Twenty-three Corinthian columns, each 45 feet tall, stand in a cow pasture off a dirt road north of Natchez. They are all that remains of Windsor, once the largest antebellum home in Mississippi. Smith Coffee Daniell II built it in 1861. He died two weeks after moving in. The house survived the Civil War—Union troops used it as an observation post. It burned in 1890 when a party guest dropped a cigarette. What remains is one of the most photographed ruins in the South. The columns stand where cotton money built the biggest thing it could, in a city that became what it was because the river made fortunes possible and because those fortunes required the labor of enslaved people. Windsor is what's left after fire—columns open to weather, marking where something immense stood and then didn't. The site is free and open dawn to dusk, about 30 minutes north of Natchez via the Trace.

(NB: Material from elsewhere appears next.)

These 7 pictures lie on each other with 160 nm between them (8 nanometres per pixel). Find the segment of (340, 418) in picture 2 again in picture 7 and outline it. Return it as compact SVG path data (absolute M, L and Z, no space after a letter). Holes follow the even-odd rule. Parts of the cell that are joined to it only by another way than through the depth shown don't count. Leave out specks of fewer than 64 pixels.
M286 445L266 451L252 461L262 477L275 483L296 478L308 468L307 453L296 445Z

- ·23 Corinthian columns, each 45 feet tall, standing in a cow pasture — all that remains of the largest antebellum home in Mississippi.
- ·Smith Coffee Daniell II built it in 1861 and died two weeks after moving in.
- ·Survived the Civil War — Union troops used it as an observation post.
- ·Burned in 1890 when a party guest dropped a cigarette.
- ·One of the most photographed ruins in the South.
- ·Free. Open dawn to dusk. Off a dirt road about 30 minutes north of Natchez via the Trace.